The sustainability and continuity of the project was of interest to Mr Elliott, who is a filmmaker and has taught filmmaking to many Chinese students. He strives to help students develop ideas but feels that it is difficult for them to persist with their ideas and complete their films in China. He asked what advice the directors could offer to his students. Professor Austin was amazed not only by the project’s sustainability but also by the memory transmission across generations. He was more concerned about how the directors preserve the memories/footage that they have collected. Both Dr Robinson and Dr Lawson highlighted the potential of visually recorded interviews to preserve memories as forms of testimony and historical evidence. Dr Robinson also stated that there is a consensus that the emergence of DV camera in China facilitates individual filmmaking.
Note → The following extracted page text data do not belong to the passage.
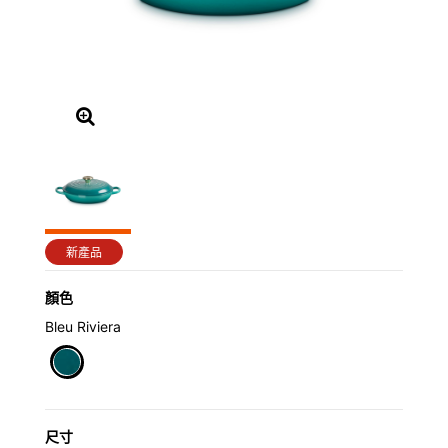
新產品
顏色
Bleu Riviera
selected
尺寸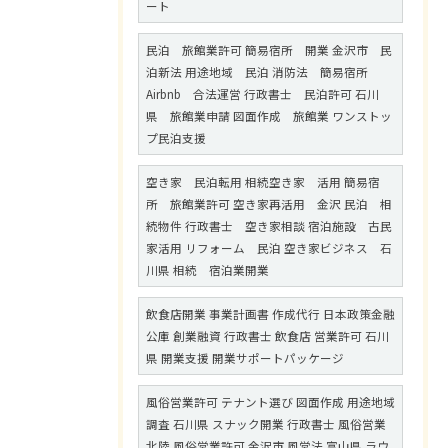
ート
民泊 旅館業許可 簡易宿所 開業 金沢市 民
泊新法 用途地域 民泊 消防法 簡易宿所
Airbnb 合法運営 行政書士 民泊許可 石川
県 旅館業申請 図面作成 旅館業 ワンストッ
プ民泊支援
空き家 民泊転用 相続空き家 活用 簡易宿
所 旅館業許可 空き家再活用 金沢 民泊 相
続物件 行政書士 空き家相談 宿泊施設 古民
家活用 リフォーム 民泊 空き家ビジネス 石
川県 相続 宿泊業開業
飲食店開業 事業計画書 作成代行 日本政策金融
公庫 創業融資 行政書士 飲食店 営業許可 石川
県 開業支援 開業サポートパッケージ
風俗営業許可 テナント選び 図面作成 用途地域
調査 石川県 スナック開業 行政書士 風俗営業
北陸 風俗営業許可 金沢市 風営法 富山県 ラウ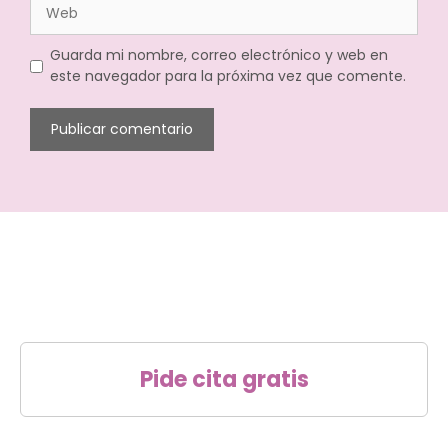
Guarda mi nombre, correo electrónico y web en
este navegador para la próxima vez que comente.
Pide cita gratis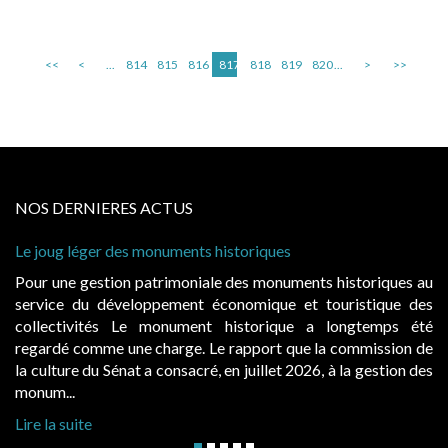
<<
<
...
814
815
816
817
818
819
820
...
>
>>
NOS DERNIERES ACTUS
Le joug léger des monuments historiques
Pour une gestion patrimoniale des monuments historiques au
service du développement économique et touristique des
collectivités Le monument historique a longtemps été
regardé comme une charge. Le rapport que la commission de
la culture du Sénat a consacré, en juillet 2026, à la gestion des
monum...
Lire la suite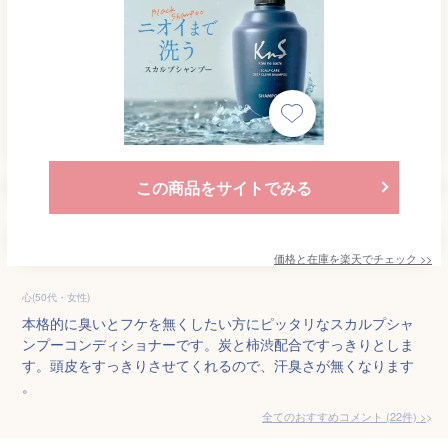
この商品をサイトでみる
価格と在庫を
楽天
でチェック
>>
心(50代・女性)
本格的に臭いとフケを無くしたい方にピッタリなスカルプシャ
ンプーコンディショナーです。炭と柿渋配合ですっきりとしま
す。頭皮をすっきりさせてくれるので、汗臭さが無くなります
。
全てのおすすめコメント
(
22
件)
>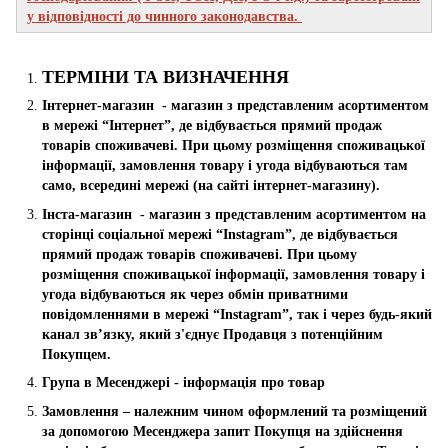
у відповідності до чинного законодавства.
ТЕРМІНИ ТА ВИЗНАЧЕННЯ
Інтернет-магазин - магазин з представленим асортиментом
в мережі “Інтернет”, де відбувається прямий продаж
товарів споживачеві. При цьому розміщення споживацької
інформації, замовлення товару і угода відбуваються там
само, всередині мережі (на сайті інтернет-магазину).
Інста-магазин - магазин з представленим асортиментом на
сторінці соціальної мережі “Instagram”, де відбувається
прямий продаж товарів споживачеві. При цьому
розміщення споживацької інформації, замовлення товару і
угода відбуваються як через обмін приватними
повідомленнями в мережі “Instagram”, так і через будь-який
канал зв’язку, який з'єднує Продавця з потенційним
Покупцем.
Група в Месенджері - інформація про товар
Замовлення – належним чином оформлений та розміщений
за допомогою Месенджера запит Покупця на здійснення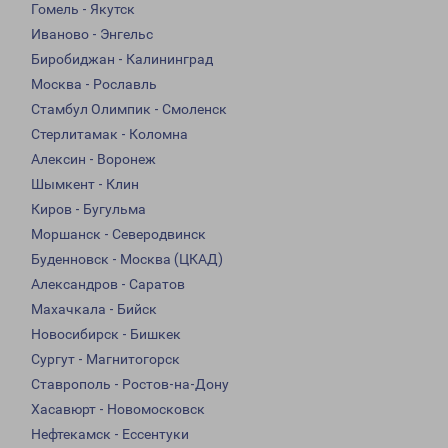
Гомель - Якутск
Иваново - Энгельс
Биробиджан - Калининград
Москва - Рославль
Стамбул Олимпик - Смоленск
Стерлитамак - Коломна
Алексин - Воронеж
Шымкент - Клин
Киров - Бугульма
Моршанск - Северодвинск
Буденновск - Москва (ЦКАД)
Александров - Саратов
Махачкала - Бийск
Новосибирск - Бишкек
Сургут - Магнитогорск
Ставрополь - Ростов-на-Дону
Хасавюрт - Новомосковск
Нефтекамск - Ессентуки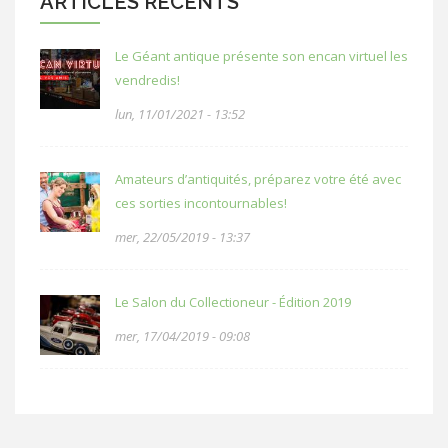
ARTICLES RÉCENTS
Le Géant antique présente son encan virtuel les
vendredis!
lun, 11/01/2021 - 13:52
Amateurs d’antiquités, préparez votre été avec
ces sorties incontournables!
mer, 22/05/2019 - 13:37
Le Salon du Collectioneur - Édition 2019
mer, 17/04/2019 - 09:08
But the “Folk Memory Project”, he said, shows how collective work is created by using individual equipment (DV camera). He believed the project creates dialogic engagement between past and present, between history and reality, and between individual and society. Both films were highly acclaimed by Dr McDonald for their exploration of the possibilities of visual expression. Dr McDonald expressed that the way that the films dealt with the past concerns how the past shapes the present and the future. He noted that he had never seen any films like Autobiography: Struggle before and believed his documentary module could have been more interesting if he had used the film for teaching. He was also moved by a scene in which a young man shouts into the ear of an elderly man who is almost deaf to ask what they ate during the Great Famine. He pointed out that the scene speaks of historical questions, suggesting the difficulty of evoking memory, and this is where the power of documentary resides. Both filmmakers responded to their feedback and questions. The workshop drew to an end after an hour long stimulating discussion.
The event was well attended. In addition to scholars and filmmakers, a good number of undergraduate, masters and PhD students attended, shared their ideas and showed a keen interest in the project by asking in-depth questions. The event gave an insight into post-socialist film practice in China and brought up new ideas about dynamics of documentary, memory and history.